High Household Debt (Demand Constraints): In addition, mortgage rates are close to their all-time lows at 4.5%, 30 year mortgage. This is due to the lower demand for mortgages by the overextended consumers. By last count, the total household debt of US households was close to 100% of the GDP. As a result, consumers wish not to acquire more debt, and instead pay off their current debt.

Historically, such deleveraging (paying off the debt) has taken at least 10 years to come to a close, causing historical slumps such as the Great Depression, and the Japanese recession of the 90s. It can be said with reasonable certainty that the high debt in the US would reduce the total mortgages for the coming years.

Tax Credit: In addition, with the expiration of the tax credit for home buyers, another source of encouragement has been lost. The tax credit reduced the taxable income for first time home buyers who purchased homes during 2008, 2009, and 2010. This was a valuable incentive to purchase a home.

Home Prices:

Home prices are down 5.1% from a year ago, and are at levels below those seen in 2009. Prices in the country have fallen consistently for 3 quarters. Also, they are now down 32.7% from their peak set five years ago.

Conclusion: Home prices can fall for a variety of reasons, ranging from low aptitude for debt, to fewer loans available, or due to fear of a fall in home prices in the future. But a fall in prices, regardless of its cause, will have the effect of reducing total construction in the country.

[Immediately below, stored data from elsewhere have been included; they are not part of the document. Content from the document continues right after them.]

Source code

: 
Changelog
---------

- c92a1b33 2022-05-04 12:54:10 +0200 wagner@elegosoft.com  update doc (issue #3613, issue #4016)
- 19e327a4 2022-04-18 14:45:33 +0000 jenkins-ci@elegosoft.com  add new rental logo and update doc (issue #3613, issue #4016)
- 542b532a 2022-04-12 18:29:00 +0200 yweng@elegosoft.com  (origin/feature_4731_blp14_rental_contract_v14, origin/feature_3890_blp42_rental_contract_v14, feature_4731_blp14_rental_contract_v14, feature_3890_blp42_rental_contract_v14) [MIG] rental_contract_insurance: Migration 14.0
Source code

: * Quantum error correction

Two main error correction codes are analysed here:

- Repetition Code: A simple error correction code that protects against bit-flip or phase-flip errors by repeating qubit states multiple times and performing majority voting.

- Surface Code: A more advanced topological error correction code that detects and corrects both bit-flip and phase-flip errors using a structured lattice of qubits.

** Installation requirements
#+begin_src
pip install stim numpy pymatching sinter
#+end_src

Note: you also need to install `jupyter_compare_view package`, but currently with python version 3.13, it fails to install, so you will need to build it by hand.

This would lower the total income generated in the housing sector and reduce total spending, thus causing some downward pressure on the GDP.

It is difficult to predict what the attitudes of the home buyers would be, but our best guess is that housing would be a slow engine for growth in the US economy for the coming decade.

Disclosure: I have no positions in any stocks mentioned, and no plans to initiate any positions within the next 72 hours.